Hi all: my issue is to approximate an integral operator with kernel $H\in L^1$, I found a proof but I didn't understand some points.
Let be $A$ an integral operatore in $L^2(Q)$, $Q\subset \mathbb{R}^n$ defined as
$Af=\int_Q H(x,y)f(y)dy $, with $H(x,y)=\frac{K(x,y)}{|x-y|^a}$.
I want to show it can be approximated (in norm) by
$H_M=\begin{cases}H(x,y) & |x-y| > M\\\frac{K(x,y)}{M^a} & |x-y| <M\end{cases}.$
I am interested to $a < n$ , so that $H$ is in $L^1$ but not in $L^2$.
If I do
$|(A-A_M)f|^2=\int_{|x-y_1| <M}\int_{|x-y_2| <M} \ [ H(x,y_1)- H_M(x,y_1)] \ [ H(x,y_2)- H_M(x,y_2)]f(y_1)f(y_2)dy_1 dy_2$
the notes I am following say:
$2|f(y_1)f(y_2)|\le |f(y_1)|^2 + |f(y_2)|^2$ and so
$|(A-A_M)f|^2=\int |H(x,y_1)-H_M(x,y_1)|dy_1 \int |H(x,y_2)-H_M(x,y_2)||f(y_2)|^2dy_2$
(A) why? where is $f(y_1)$???
furthermore it say $\int |H(x,y_1)-H_M(x,y_1)|dy_1 \le 2 \int |H(x,y_1)|dy_1 \le C$
(B) second ineq is because $H \in L^1$, but what about first inequality?
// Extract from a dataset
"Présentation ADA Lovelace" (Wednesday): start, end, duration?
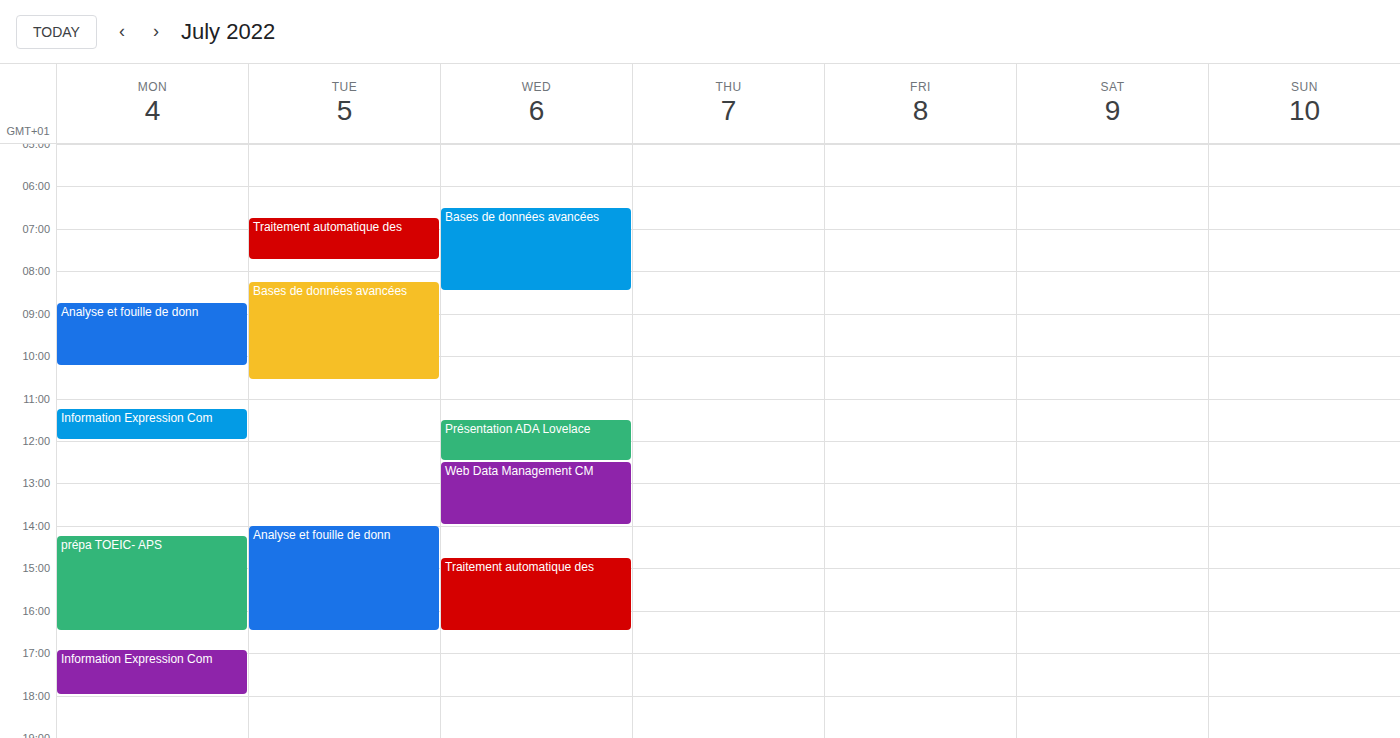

then, for any fixed $y$ I have,
$\int |H(x,y)-H_M(x,y)|dy \le 2 \int_{|x-y| <M} |K(x,y)|\frac{1}{|x-y|^a}dx \le C\frac{1}{M^{n-a}}$
(C) why $\frac{1}{M^{n-a}}$?
finally, integrated by $dx$ one should have
$\|(A-A_M)f\|^2 \le C \int |H(x,y_2)-H_M(x,y_2)||f(y_2)|^2dy_2 dx \le C \frac{1}{M^{n-a}}\|f\|^2$
and this is good, supposing (A-C) right
any help to understand that?